Une foule déterminée de Soudanais continuait hier, pour la 5e journée consécutive, de défier le régime de Béchir devant le QG de l'armée, dont les intentions, tout comme celles de la police, restent incertaines dans le rapport de force entre pouvoir et manifestants. Signe que M. Béchir n'est pas prêt à céder à la pression de la rue, le parti du Congrès national (NCP), au pouvoir, a appelé l'ensemble de ses membres à un rassemblement de soutien au chef de l'Etat aujourd'hui à Khartoum. Réunis dans la capitale devant le QG de l'armée depuis samedi, des milliers de Soudanais demandent eux inlassablement la démission du président au pouvoir depuis trois décennies.»Le peuple veut la chute du régime», ont scandé toute la nuit ces manifestants, faisant le «V» de la victoire et allumant leurs téléphones en guise de bougies.

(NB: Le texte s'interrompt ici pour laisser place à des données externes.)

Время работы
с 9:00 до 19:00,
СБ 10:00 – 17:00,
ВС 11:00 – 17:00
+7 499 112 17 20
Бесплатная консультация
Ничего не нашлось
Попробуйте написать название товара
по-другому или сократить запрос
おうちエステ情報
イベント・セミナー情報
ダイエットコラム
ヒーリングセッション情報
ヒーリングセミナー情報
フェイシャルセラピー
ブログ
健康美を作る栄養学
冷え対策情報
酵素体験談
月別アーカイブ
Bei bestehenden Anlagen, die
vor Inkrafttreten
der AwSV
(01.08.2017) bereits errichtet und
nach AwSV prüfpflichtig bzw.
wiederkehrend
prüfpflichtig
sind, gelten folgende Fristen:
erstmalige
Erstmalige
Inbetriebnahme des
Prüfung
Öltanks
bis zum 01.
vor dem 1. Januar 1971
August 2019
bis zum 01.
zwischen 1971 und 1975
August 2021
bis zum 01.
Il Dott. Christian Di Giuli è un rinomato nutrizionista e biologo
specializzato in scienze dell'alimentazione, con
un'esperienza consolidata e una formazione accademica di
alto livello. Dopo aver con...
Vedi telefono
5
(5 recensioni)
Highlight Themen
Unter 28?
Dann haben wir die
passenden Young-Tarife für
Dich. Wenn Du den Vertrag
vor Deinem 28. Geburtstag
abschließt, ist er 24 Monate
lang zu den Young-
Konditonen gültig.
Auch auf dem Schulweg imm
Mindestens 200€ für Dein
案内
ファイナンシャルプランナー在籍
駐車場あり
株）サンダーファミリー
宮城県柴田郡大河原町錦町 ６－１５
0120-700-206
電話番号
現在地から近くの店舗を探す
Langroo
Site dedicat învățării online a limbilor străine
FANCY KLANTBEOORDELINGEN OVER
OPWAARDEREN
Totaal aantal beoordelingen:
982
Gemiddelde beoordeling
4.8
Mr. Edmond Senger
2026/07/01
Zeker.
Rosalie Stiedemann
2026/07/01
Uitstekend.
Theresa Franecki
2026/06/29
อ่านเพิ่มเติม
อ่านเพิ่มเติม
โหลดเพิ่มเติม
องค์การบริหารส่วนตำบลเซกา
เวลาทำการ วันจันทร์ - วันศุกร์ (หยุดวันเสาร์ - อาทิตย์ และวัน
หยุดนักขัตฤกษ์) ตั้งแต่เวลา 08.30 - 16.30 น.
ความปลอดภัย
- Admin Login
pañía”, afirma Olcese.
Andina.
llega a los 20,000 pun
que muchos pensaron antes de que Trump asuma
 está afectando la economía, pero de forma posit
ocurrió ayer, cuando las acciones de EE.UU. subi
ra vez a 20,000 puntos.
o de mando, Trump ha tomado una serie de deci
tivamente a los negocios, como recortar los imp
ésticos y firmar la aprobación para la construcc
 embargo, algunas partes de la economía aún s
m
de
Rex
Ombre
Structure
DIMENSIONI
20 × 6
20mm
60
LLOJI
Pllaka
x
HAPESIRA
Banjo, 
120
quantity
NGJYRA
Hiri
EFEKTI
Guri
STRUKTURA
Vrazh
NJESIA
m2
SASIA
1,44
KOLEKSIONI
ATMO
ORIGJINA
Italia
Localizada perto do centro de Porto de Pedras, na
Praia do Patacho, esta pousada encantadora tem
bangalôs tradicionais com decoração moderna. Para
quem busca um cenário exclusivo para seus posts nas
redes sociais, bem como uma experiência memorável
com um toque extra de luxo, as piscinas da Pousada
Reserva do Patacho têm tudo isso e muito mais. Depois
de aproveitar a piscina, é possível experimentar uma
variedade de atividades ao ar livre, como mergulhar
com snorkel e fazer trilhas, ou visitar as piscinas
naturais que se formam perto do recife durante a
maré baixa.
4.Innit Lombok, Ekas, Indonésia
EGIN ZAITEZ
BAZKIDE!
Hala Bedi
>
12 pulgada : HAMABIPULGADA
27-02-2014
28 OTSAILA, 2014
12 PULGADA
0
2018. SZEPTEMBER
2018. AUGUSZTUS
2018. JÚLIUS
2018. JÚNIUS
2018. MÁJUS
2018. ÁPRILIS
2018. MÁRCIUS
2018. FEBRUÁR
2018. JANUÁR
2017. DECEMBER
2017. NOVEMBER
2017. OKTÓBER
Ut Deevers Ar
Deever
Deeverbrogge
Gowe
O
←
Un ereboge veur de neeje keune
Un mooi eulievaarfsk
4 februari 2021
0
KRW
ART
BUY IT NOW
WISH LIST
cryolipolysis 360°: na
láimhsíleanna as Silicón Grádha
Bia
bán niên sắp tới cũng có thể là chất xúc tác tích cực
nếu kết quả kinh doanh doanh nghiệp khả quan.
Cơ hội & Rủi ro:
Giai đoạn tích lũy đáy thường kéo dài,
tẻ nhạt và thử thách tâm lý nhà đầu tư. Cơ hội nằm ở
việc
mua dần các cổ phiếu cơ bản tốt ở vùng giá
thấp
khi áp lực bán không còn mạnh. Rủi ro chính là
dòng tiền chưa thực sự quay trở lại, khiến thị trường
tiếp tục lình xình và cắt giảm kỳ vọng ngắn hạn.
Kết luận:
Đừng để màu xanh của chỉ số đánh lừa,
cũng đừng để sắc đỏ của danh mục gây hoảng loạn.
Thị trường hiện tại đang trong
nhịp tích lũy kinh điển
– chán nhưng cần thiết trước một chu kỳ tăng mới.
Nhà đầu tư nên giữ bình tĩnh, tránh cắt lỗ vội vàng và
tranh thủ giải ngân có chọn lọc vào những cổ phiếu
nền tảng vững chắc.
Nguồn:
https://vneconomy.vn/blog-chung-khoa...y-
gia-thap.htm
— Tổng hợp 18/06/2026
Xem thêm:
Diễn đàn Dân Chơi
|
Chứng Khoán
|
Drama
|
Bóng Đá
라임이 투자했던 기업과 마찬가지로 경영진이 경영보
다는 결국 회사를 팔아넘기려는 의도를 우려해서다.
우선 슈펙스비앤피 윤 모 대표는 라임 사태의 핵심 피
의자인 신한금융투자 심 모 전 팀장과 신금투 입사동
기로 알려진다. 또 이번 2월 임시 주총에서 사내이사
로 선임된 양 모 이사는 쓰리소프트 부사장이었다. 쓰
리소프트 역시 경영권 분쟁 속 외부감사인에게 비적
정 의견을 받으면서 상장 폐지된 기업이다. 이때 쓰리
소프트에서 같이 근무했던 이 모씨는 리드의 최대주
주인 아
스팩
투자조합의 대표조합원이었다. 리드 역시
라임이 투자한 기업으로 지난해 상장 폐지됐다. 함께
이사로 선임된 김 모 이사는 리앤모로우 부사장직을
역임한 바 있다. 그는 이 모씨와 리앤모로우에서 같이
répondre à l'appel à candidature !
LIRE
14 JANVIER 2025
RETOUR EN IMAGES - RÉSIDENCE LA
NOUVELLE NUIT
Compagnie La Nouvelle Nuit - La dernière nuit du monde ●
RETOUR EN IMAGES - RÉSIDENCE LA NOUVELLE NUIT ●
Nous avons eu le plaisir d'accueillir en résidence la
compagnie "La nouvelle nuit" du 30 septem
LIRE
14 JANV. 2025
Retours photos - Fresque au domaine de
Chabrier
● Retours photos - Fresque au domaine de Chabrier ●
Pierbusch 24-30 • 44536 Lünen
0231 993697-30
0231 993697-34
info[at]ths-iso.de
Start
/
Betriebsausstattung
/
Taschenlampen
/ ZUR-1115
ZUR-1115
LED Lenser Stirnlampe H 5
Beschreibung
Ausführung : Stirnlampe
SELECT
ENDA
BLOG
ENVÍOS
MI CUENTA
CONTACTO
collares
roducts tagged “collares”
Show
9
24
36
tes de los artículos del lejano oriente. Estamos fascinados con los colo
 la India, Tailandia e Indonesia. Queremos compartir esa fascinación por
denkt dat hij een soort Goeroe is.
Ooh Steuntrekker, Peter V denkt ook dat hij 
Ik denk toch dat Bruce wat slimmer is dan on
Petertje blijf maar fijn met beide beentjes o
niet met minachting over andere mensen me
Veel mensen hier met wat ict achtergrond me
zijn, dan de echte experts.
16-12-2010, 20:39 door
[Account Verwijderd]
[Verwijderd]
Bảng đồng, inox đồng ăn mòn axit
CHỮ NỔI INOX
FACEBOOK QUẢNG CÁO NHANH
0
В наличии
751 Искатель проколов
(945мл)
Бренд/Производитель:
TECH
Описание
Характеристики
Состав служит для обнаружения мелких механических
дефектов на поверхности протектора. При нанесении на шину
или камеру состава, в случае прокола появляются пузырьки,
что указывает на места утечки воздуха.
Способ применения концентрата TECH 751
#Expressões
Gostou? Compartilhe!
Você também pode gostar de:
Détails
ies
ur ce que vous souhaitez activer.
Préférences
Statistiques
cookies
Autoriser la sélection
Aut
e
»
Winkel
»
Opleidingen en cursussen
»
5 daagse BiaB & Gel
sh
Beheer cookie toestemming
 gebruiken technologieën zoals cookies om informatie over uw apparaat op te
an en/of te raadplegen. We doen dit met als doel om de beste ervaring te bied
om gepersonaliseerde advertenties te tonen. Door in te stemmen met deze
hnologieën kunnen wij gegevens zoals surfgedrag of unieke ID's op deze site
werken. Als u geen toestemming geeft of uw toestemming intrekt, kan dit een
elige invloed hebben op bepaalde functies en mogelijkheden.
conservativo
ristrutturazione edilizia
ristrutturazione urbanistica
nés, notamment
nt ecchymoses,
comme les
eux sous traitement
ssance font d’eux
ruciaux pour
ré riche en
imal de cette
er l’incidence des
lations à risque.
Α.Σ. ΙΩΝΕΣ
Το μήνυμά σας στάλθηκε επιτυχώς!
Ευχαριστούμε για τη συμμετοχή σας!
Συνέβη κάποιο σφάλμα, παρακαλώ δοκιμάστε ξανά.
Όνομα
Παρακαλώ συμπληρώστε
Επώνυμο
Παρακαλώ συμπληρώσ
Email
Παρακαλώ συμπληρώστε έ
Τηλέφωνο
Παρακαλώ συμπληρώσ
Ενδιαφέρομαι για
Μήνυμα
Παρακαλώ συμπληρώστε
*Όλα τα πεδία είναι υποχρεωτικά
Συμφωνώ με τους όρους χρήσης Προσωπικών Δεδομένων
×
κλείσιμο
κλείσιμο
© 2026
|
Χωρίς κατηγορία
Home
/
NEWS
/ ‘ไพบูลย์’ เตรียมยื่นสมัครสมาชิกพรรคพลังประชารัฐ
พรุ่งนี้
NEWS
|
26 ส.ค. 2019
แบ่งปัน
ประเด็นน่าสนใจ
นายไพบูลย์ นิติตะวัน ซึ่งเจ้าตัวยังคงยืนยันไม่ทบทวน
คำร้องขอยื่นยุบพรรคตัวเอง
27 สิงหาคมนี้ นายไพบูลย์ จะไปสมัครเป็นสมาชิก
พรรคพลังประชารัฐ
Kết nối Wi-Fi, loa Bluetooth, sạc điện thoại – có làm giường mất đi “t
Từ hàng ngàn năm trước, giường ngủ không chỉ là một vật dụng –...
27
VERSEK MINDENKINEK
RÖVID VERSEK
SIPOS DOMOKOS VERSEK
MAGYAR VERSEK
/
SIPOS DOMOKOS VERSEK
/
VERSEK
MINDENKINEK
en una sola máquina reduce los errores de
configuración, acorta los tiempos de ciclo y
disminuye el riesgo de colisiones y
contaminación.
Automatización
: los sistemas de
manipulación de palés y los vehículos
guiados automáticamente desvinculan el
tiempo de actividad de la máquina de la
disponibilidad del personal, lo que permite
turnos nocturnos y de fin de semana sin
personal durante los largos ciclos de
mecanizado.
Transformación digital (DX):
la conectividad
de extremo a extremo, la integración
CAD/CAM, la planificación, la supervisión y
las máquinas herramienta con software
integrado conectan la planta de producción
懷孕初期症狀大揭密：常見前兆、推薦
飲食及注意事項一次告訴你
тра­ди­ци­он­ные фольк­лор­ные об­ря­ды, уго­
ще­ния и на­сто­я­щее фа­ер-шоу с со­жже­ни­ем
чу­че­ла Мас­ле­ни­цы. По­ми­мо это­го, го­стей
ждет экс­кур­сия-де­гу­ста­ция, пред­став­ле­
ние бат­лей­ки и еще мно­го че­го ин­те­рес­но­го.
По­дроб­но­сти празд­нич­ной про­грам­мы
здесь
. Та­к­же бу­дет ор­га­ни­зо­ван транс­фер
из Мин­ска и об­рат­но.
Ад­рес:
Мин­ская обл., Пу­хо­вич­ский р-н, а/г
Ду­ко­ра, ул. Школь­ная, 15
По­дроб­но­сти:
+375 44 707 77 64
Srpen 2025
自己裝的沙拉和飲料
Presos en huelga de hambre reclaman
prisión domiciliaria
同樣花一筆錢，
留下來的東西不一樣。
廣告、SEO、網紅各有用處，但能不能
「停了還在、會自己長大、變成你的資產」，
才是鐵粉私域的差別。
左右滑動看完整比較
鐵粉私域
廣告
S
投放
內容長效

Agitant des drapeaux nationaux et entonnant des chansons révolutionnaires, ils ont continué à appeler l'armée à rejoindre leur mouvement de contestation, né en décembre mais qui a connu un net regain samedi dernier.»Depuis samedi, les contestataires ont essuyé à plusieurs reprises les assauts du puissant service de renseignement NISS et de la police anti-émeutes, qui ont tenté en vain de les disperser à coups de gaz lacrymogènes. La nuit s'est toutefois déroulée dans une atmosphère festive, avec des femmes chantant des slogans antigouvernementaux repris par des dizaines d'hommes réunis autour d'elles. Surtout, la nuit a été la première passée sans «menace» de la part des forces de sécurité, a souligné un protestataire sous couvert de l'anonymat.
«Les soldats dans le (QG) sont aussi en colère après les attaques aux gaz lacrymogènes et sont déterminés à les empêcher» d'en mener d'autres, dit-il. Un autre manifestant a renchéri: «Il semble que la police soit avec nous aussi (...). Lorsque nous sommes venus la nuit dernière près du bâtiment de l'armée, nous avons vu de nombreux policiers mais ils ne nous ont pas arrêtés.» Mardi, la police a annoncé avoir ordonné à ses forces de ne pas intervenir contre les contestataires.
Elle a aussi dit vouloir l'union du «peuple soudanais (...) pour un accord qui soutiendrait un transfert pacifique du pouvoir». Les intentions des militaires restent pour l'instant inconnues. Dans un communiqué publié lundi, le général Kamal Abdelmarouf, chef d'état-major de l'armée, a précisé que celle-ci continuait «d'obéir à sa responsabilité de protéger les citoyens». Selon Sadek al-Mahdi, à la tête du principal parti d'opposition, des hommes armés portant des masques ont tué 20 personnes depuis le début des manifestations samedi.